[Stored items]
________________________
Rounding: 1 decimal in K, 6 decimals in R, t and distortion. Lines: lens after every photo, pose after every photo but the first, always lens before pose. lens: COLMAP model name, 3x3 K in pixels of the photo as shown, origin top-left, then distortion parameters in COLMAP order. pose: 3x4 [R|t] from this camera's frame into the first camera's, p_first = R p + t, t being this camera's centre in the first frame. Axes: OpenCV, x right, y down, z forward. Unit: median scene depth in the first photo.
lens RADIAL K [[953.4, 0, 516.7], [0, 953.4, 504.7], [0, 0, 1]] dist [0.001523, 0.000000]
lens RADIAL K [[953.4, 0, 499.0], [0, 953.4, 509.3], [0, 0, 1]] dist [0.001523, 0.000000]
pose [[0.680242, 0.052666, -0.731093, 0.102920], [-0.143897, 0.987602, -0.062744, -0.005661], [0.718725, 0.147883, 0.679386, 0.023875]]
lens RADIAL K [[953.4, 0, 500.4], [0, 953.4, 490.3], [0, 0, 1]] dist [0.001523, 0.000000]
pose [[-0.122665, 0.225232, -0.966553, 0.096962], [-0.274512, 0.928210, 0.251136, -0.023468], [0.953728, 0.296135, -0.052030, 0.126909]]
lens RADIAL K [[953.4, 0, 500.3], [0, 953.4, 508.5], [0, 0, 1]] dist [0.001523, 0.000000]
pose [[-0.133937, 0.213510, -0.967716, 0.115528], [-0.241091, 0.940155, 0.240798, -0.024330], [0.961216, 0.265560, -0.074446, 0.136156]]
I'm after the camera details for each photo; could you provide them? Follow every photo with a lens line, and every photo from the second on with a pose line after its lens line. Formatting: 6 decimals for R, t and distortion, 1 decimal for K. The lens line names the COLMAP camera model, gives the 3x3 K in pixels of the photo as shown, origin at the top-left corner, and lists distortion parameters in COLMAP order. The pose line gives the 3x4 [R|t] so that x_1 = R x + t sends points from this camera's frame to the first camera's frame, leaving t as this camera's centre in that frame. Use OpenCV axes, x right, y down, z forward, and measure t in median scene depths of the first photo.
________________________
## WHAT IS EXPECTED
Please write out everything from the start of the records down to the line containing "0.265560, -0.074446, 0.136156]]", swapping "Rounding" for "Precision" and keeping the rest unchanged.

## PROBLEM SOLUTION
Precision: 1 decimal in K, 6 decimals in R, t and distortion. Lines: lens after every photo, pose after every photo but the first, always lens before pose. lens: COLMAP model name, 3x3 K in pixels of the photo as shown, origin top-left, then distortion parameters in COLMAP order. pose: 3x4 [R|t] from this camera's frame into the first camera's, p_first = R p + t, t being this camera's centre in the first frame. Axes: OpenCV, x right, y down, z forward. Unit: median scene depth in the first photo.
lens RADIAL K [[953.4, 0, 516.7], [0, 953.4, 504.7], [0, 0, 1]] dist [0.001523, 0.000000]
lens RADIAL K [[953.4, 0, 499.0], [0, 953.4, 509.3], [0, 0, 1]] dist [0.001523, 0.000000]
pose [[0.680242, 0.052666, -0.731093, 0.102920], [-0.143897, 0.987602, -0.062744, -0.005661], [0.718725, 0.147883, 0.679386, 0.023875]]
lens RADIAL K [[953.4, 0, 500.4], [0, 953.4, 490.3], [0, 0, 1]] dist [0.001523, 0.000000]
pose [[-0.122665, 0.225232, -0.966553, 0.096962], [-0.274512, 0.928210, 0.251136, -0.023468], [0.953728, 0.296135, -0.052030, 0.126909]]
lens RADIAL K [[953.4, 0, 500.3], [0, 953.4, 508.5], [0, 0, 1]] dist [0.001523, 0.000000]
pose [[-0.133937, 0.213510, -0.967716, 0.115528], [-0.241091, 0.940155, 0.240798, -0.024330], [0.961216, 0.265560, -0.074446, 0.136156]]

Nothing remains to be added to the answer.